Exercise:
Rewrite the stretch from the line containing "בתור כותרות ותת-כותרות בתוכן האתר וענו עליהן." through the line containing "הגנרטיבי להבין טוב" as a JSON list of strings, one string per line, with blank lines left out.

--- Data section ---

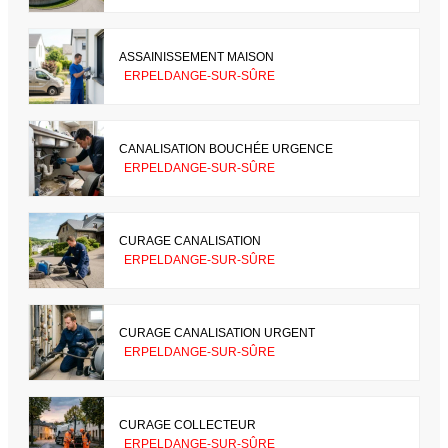
ASSAINISSEMENT MAISON
ERPELDANGE-SUR-SÛRE
CANALISATION BOUCHÉE URGENCE
ERPELDANGE-SUR-SÛRE
CURAGE CANALISATION
ERPELDANGE-SUR-SÛRE
CURAGE CANALISATION URGENT
ERPELDANGE-SUR-SÛRE
CURAGE COLLECTEUR
ERPELDANGE-SUR-SÛRE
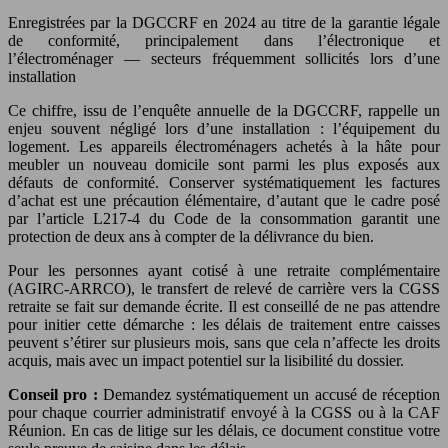
Enregistrées par la DGCCRF en 2024 au titre de la garantie légale
de conformité, principalement dans l’électronique et
l’électroménager — secteurs fréquemment sollicités lors d’une
installation
Ce chiffre, issu de l’enquête annuelle de la DGCCRF, rappelle un
enjeu souvent négligé lors d’une installation : l’équipement du
logement. Les appareils électroménagers achetés à la hâte pour
meubler un nouveau domicile sont parmi les plus exposés aux
défauts de conformité. Conserver systématiquement les factures
d’achat est une précaution élémentaire, d’autant que le cadre posé
par l’article L217-4 du Code de la consommation garantit une
protection de deux ans à compter de la délivrance du bien.
Pour les personnes ayant cotisé à une retraite complémentaire
(AGIRC-ARRCO), le transfert de relevé de carrière vers la CGSS
retraite se fait sur demande écrite. Il est conseillé de ne pas attendre
pour initier cette démarche : les délais de traitement entre caisses
peuvent s’étirer sur plusieurs mois, sans que cela n’affecte les droits
acquis, mais avec un impact potentiel sur la lisibilité du dossier.
Conseil pro :
Demandez systématiquement un accusé de réception
pour chaque courrier administratif envoyé à la CGSS ou à la CAF
Réunion. En cas de litige sur les délais, ce document constitue votre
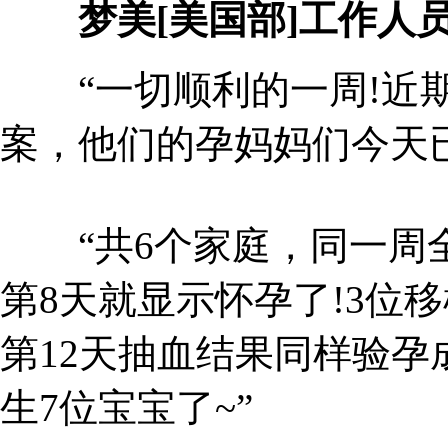
梦美[美国部]工作人
“一切顺利的一周!近期
案，他们的孕妈妈们今天已
“共6个家庭，同一周全
第8天就显示怀孕了!3位
第12天抽血结果同样验孕
生7位宝宝了~”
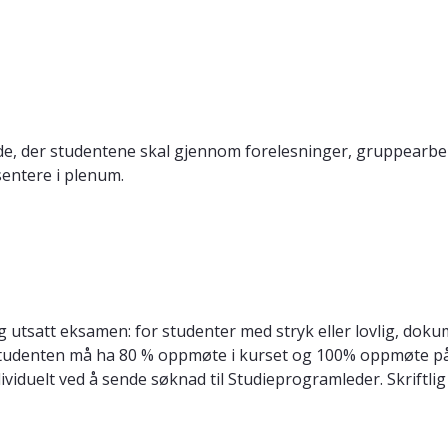
ode, der studentene skal gjennom forelesninger, gruppearbe
sentere i plenum.
g utsatt eksamen: for studenter med stryk eller lovlig, dok
Studenten må ha 80 % oppmøte i kurset og 100% oppmøte på 
ndividuelt ved å sende søknad til Studieprogramleder. Skriftli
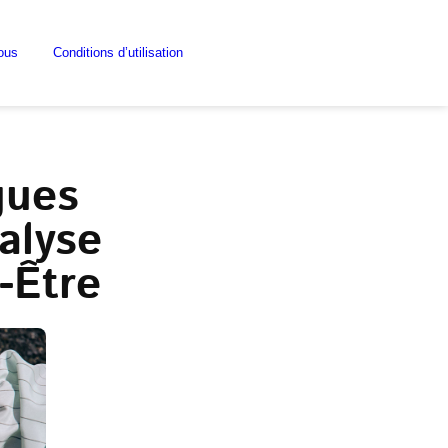
ous
Conditions d’utilisation
gues
alyse
-Être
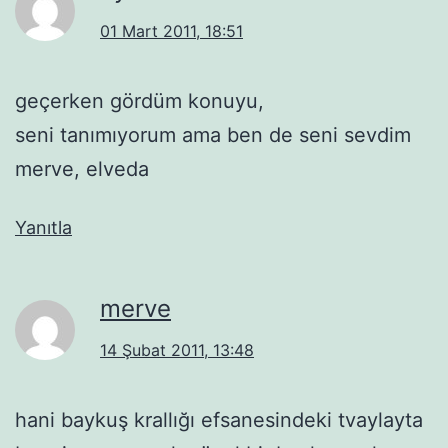
01 Mart 2011, 18:51
geçerken gördüm konuyu,
seni tanımıyorum ama ben de seni sevdim
merve, elveda
Yanıtla
merve
14 Şubat 2011, 13:48
hani baykuş krallığı efsanesindeki tvaylayta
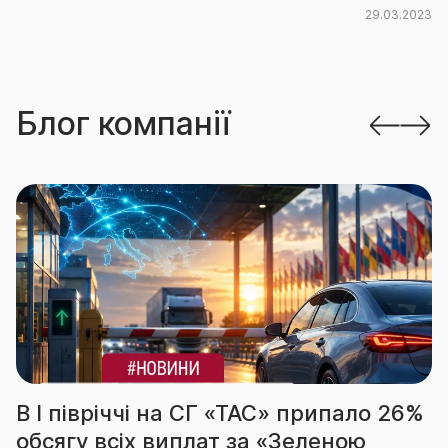
29.03.2023
Блог компанії
І півріччі на СГ «ТАС» припало 26%
За 
сягу всіх виплат за «Зеленою
вч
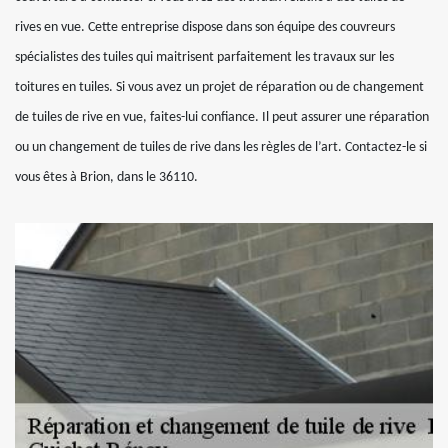
rives en vue. Cette entreprise dispose dans son équipe des couvreurs
spécialistes des tuiles qui maitrisent parfaitement les travaux sur les
toitures en tuiles. Si vous avez un projet de réparation ou de changement
de tuiles de rive en vue, faites-lui confiance. Il peut assurer une réparation
ou un changement de tuiles de rive dans les règles de l’art. Contactez-le si
vous êtes à Brion, dans le 36110.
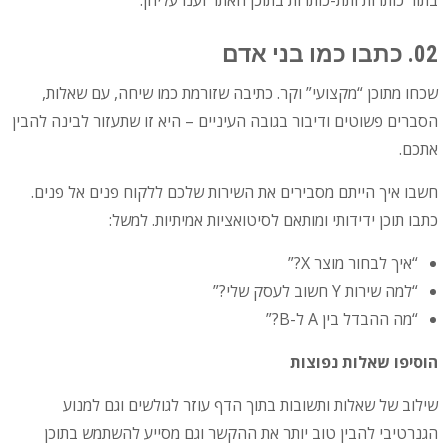
בתור כותרות ותת-כותרות בתוכן האתר וענו עליהן.
02. כתבו כמו בני אדם
שכחו מתוכן “מקצועי” וקר. כתיבה שזורמת כמו שיחה, עם שאלות,
הסברים פשוטים ודיבור בגובה העיניים – היא זו שתעזור לבינה להבין
אתכם.
חשבו איך הייתם מסבירים את השירות שלכם ללקוח פנים אל פנים.
כתבו תוכן ידידותי ומותאם לסיטואציות אמיתיות. למשל:
“איך לבחור מוצר X?”
“למה שירות Y חשוב לעסק שלי?”
“מה ההבדל בין A ל-B?”
הוסיפו שאלות נפוצות
שילוב של שאלות ותשובות בתוך הדף עוזר לגולשים וגם למנוע
הגנרטיבי להבין טוב יותר את ההקשר וגם מסייע להשתמש בתוכן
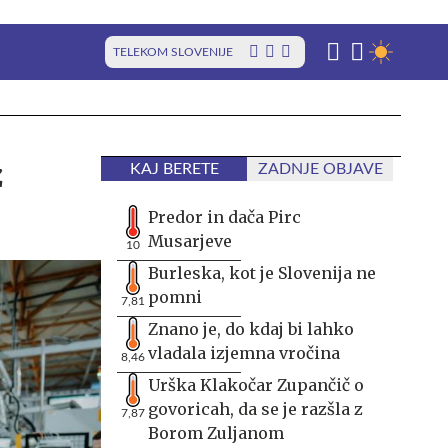
TELEKOM SLOVENIJE
z
KAJ BERETE
ZADNJE OBJAVE
Predor in dača Pirc
Musarjeve
10
Burleska, kot je Slovenija ne
pomni
7,81
Znano je, do kdaj bi lahko
vladala izjemna vročina
8,46
Urška Klakočar Zupančič o
govoricah, da se je razšla z
7,87
Borom Zuljanom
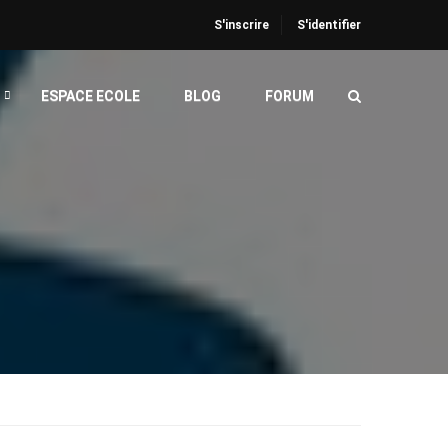
S'inscrire
S'identifier
ESPACE ECOLE
BLOG
FORUM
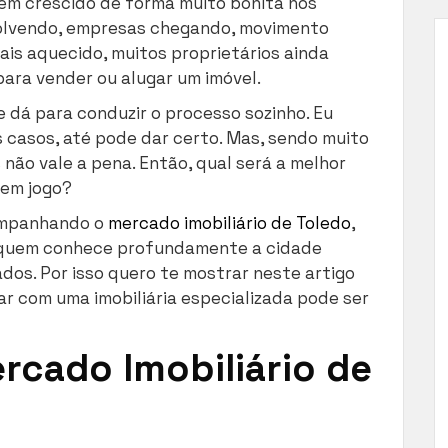
tem crescido de forma muito bonita nos
volvendo, empresas chegando, movimento
ais aquecido, muitos proprietários ainda
para vender ou alugar um imóvel.
 dá para conduzir o processo sozinho. Eu
 casos, até pode dar certo. Mas, sendo muito
 não vale a pena. Então, qual será a melhor
 em jogo?
ompanhando o
mercado imobiliário de Toledo
,
 quem conhece profundamente a cidade
os. Por isso quero te mostrar neste artigo
ar com uma imobiliária especializada pode ser
rcado Imobiliário de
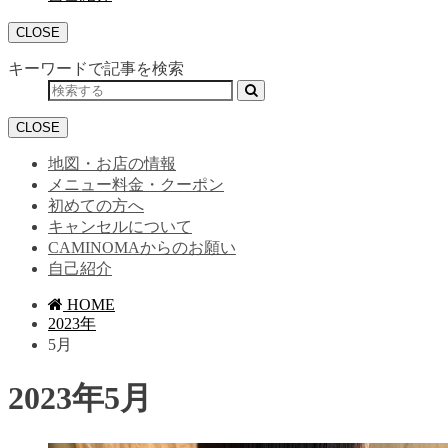
CLOSE
キーワードで記事を検索
CLOSE
地図・お店の情報
メニュー料金・クーポン
初めての方へ
キャンセルについて
CAMINOMAからのお願い
自己紹介
HOME
2023年
5月
2023年5月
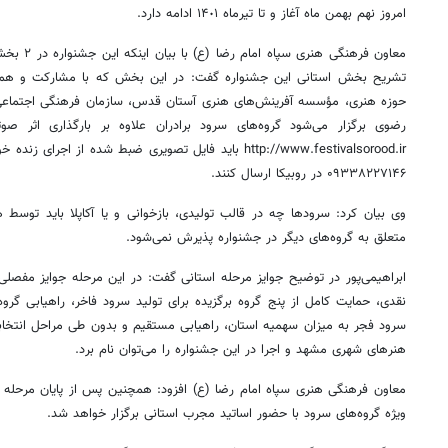
امروز نهم بهمن ماه آغاز و تا تیرماه ۱۴٠۱ ادامه دارد.
معاون فرهنگی هنری سپاه امام رضا (
ع)
با بیان
تشریح بخش استانی این جشنواره گفت: در این بخش که با مشارکت و همرا
حوزه هنری، مؤسسه آفرینش‌های هنری آستان قدس، سازمان فرهنگی اجتماع
رضوی برگزار می‌شود گروه‌های سرود برادران علاوه بر بارگذاری اثر 
http://www.festivalsorood.ir باید فایل تصویری ضبط شده از
۰۹۳۳۸۲۲۷۱۴۶ در
روبیکا
ارسال کنند.
وی بیان کرد: سرودها چه در قالب تولیدی، بازخوانی و یا
آکاپلا
باید توسط هم
متعلق به گروه‌های دیگر در جشنواره پذیرش نمی‌شود.
ابراهیمی‌پور در توضیح جوایز مرحله استانی گفت: در این مرحله جوایز مفصلی
نقدی، حمایت کامل از پنج گروه برگزیده برای تولید سرود فاخر، راهیابی گرو
هنرهای شهری مشهد و اجرا در این جشنواره را می‌توان نام برد.
معاون فرهنگی هنری سپاه امام رضا (
ع)
افزود: همچنین پس از پایان مرحله اس
ویژه گروه‌های سرود با حضور اساتید مجرب استانی برگزار خواهد شد.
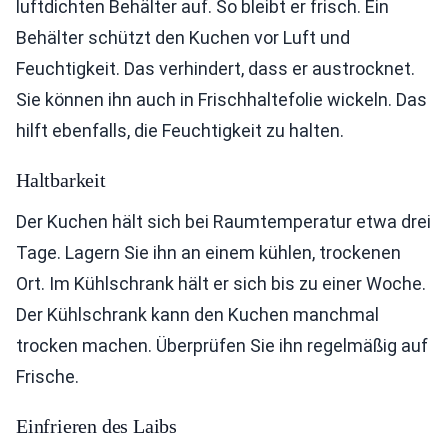
luftdichten Behälter auf. So bleibt er frisch. Ein
Behälter schützt den Kuchen vor Luft und
Feuchtigkeit. Das verhindert, dass er austrocknet.
Sie können ihn auch in Frischhaltefolie wickeln. Das
hilft ebenfalls, die Feuchtigkeit zu halten.
Haltbarkeit
Der Kuchen hält sich bei Raumtemperatur etwa drei
Tage. Lagern Sie ihn an einem kühlen, trockenen
Ort. Im Kühlschrank hält er sich bis zu einer Woche.
Der Kühlschrank kann den Kuchen manchmal
trocken machen. Überprüfen Sie ihn regelmäßig auf
Frische.
Einfrieren des Laibs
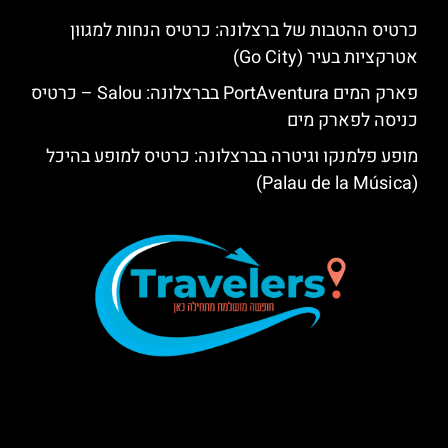
כרטיס ההטבות של ברצלונה: כרטיס הנחות למגוון
אטרקציות בעיר (Go City)
פארק המים PortAventura בברצלונה: Salou – כרטיס
כניסה לפארק מים
מופע פלמנקו וגיטרה בברצלונה: כרטיס למופע בהיכל
(Palau de la Música)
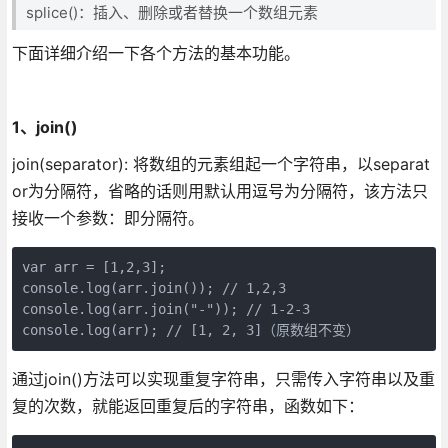
splice()：插入、删除或者替换一个数组元素
下面详细介绍一下各个方法的基本功能。
1、join()
join(separator): 将数组的元素组起一个字符串，以separat
or为分隔符，省略的话则用默认用逗号为分隔符，该方法只
接收一个参数：即分隔符。
var arr = [1,2,3];

console.log(arr.join()); // 1,2,3

console.log(arr.join("-")); // 1-2-3

console.log(arr); // [1, 2, 3]（原数组不变）
通过join()方法可以实现重复字符串，只需传入字符串以及重
复的次数，就能返回重复后的字符串，函数如下：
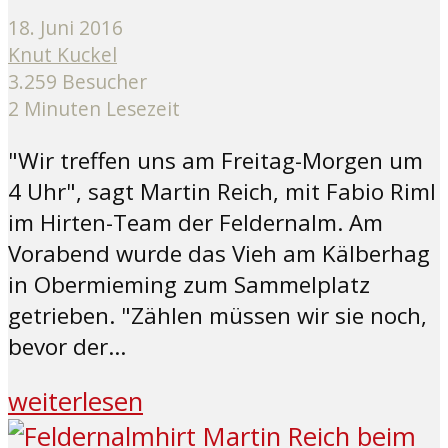
18. Juni 2016
Knut Kuckel
3.259 Besucher
2 Minuten Lesezeit
"Wir treffen uns am Freitag-Morgen um
4 Uhr", sagt Martin Reich, mit Fabio Riml
im Hirten-Team der Feldernalm. Am
Vorabend wurde das Vieh am Kälberhag
in Obermieming zum Sammelplatz
getrieben. "Zählen müssen wir sie noch,
bevor der...
weiterlesen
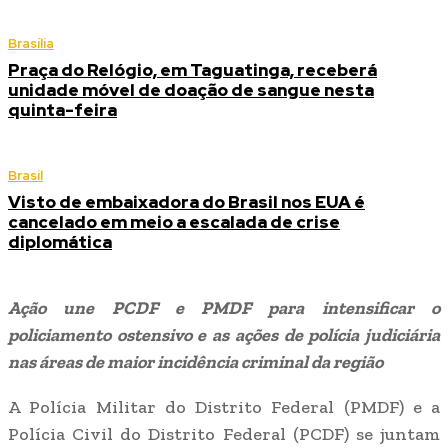
Brasília
Praça do Relógio, em Taguatinga, receberá
unidade móvel de doação de sangue nesta
quinta-feira
Brasil
Visto de embaixadora do Brasil nos EUA é
cancelado em meio a escalada de crise
diplomática
Ação une PCDF e PMDF para intensificar o
policiamento ostensivo e as ações de polícia judiciária
nas áreas de maior incidência criminal da região
A Polícia Militar do Distrito Federal (PMDF) e a
Polícia Civil do Distrito Federal (PCDF) se juntam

---

Result:
[
  "בתור כותרות ותת-כותרות בתוכן האתר וענו עליהן.",
  "02. כתבו כמו בני אדם",
  "שכחו מתוכן “מקצועי” וקר. כתיבה שזורמת כמו שיחה, עם שאלות,",
  "הסברים פשוטים ודיבור בגובה העיניים – היא זו שתעזור לבינה להבין",
  "אתכם.",
  "חשבו איך הייתם מסבירים את השירות שלכם ללקוח פנים אל פנים.",
  "כתבו תוכן ידידותי ומותאם לסיטואציות אמיתיות. למשל:",
  "“איך לבחור מוצר X?”",
  "“למה שירות Y חשוב לעסק שלי?”",
  "“מה ההבדל בין A ל-B?”",
  "הוסיפו שאלות נפוצות",
  "שילוב של שאלות ותשובות בתוך הדף עוזר לגולשים וגם למנוע",
  "הגנרטיבי להבין טוב יותר את ההקשר וגם מסייע להשתמש בתוכן"
]